Functional and evolutionary analysis of alternatively spliced genes is consistent with an early eukaryotic origin of alternative splicing

Manuel Irimia1,2 email, Jakob Lewin Rukov3 email, David Penny1 email and Scott William Roy1 email

1Allan Wilson Centre for Molecular Evolution and Ecology, Massey University, Palmerston North, New Zealand

2Departament de Genètica, Universitat de Barcelona, Barcelona, Spain

3Department of Molecular Biology, University of Copenhagen, Copenhagen, Denmark

author email corresponding author email

BMC Evolutionary Biology 2007, 7:188doi:10.1186/1471-2148-7-188

Published: 4 October 2007

Abstract

Background

Alternative splicing has been reported in various eukaryotic groups including plants, apicomplexans, diatoms, amoebae, animals and fungi. However, whether widespread alternative splicing has evolved independently in the different eukaryotic groups or was inherited from their last common ancestor, and may therefore predate multicellularity, is still unknown.
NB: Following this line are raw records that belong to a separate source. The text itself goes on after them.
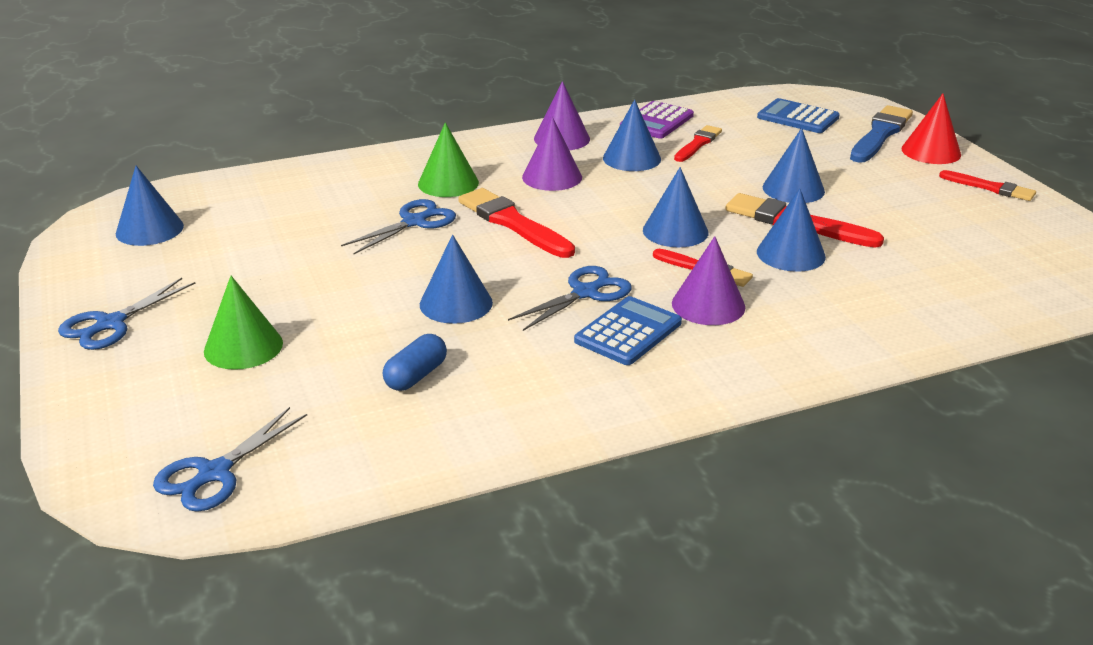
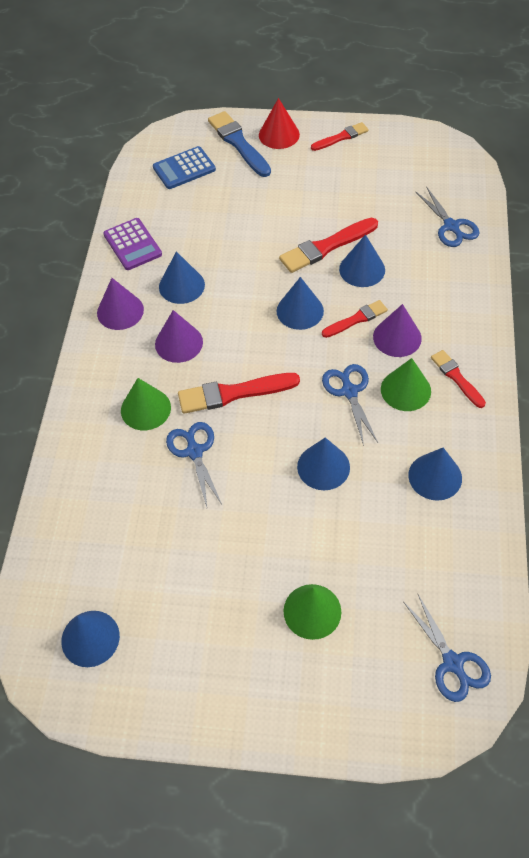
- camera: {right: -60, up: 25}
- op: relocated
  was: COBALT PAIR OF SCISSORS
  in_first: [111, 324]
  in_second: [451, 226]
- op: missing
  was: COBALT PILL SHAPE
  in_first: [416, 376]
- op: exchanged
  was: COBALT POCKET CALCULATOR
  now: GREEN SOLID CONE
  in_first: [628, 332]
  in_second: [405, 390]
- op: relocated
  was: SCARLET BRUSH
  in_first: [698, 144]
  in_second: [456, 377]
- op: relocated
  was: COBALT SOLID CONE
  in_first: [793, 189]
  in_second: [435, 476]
To better understand the origin and evolution of alternative splicing and its usage in diverse organisms, we studied alternative splicing in 12 eukaryotic species, comparing rates of alternative splicing across genes of different functional classes, cellular locations, intron/exon structures and evolutionary origins.

Results

For each species, we find that genes from most functional categories are alternatively spliced. Ancient genes (shared between animals, fungi and plants) show high levels of alternative splicing. Genes with products expressed in the nucleus or plasma membrane are generally more alternatively spliced while those expressed in extracellular location show less alternative splicing. We find a clear correspondence between incidence of alternative splicing and intron number per gene both within and between genomes. In general, we find several similarities in patterns of alternative splicing across these diverse eukaryotes.

Conclusion

Along with previous studies indicating intron-rich genes with weak intron boundary consensus and complex spliceosomes in ancestral organisms, our results suggest that at least a simple form of alternative splicing may already have been present in the unicellular ancestor of plants, fungi and animals. A role for alternative splicing in the evolution of multicellularity then would largely have arisen by co-opting the preexisting process.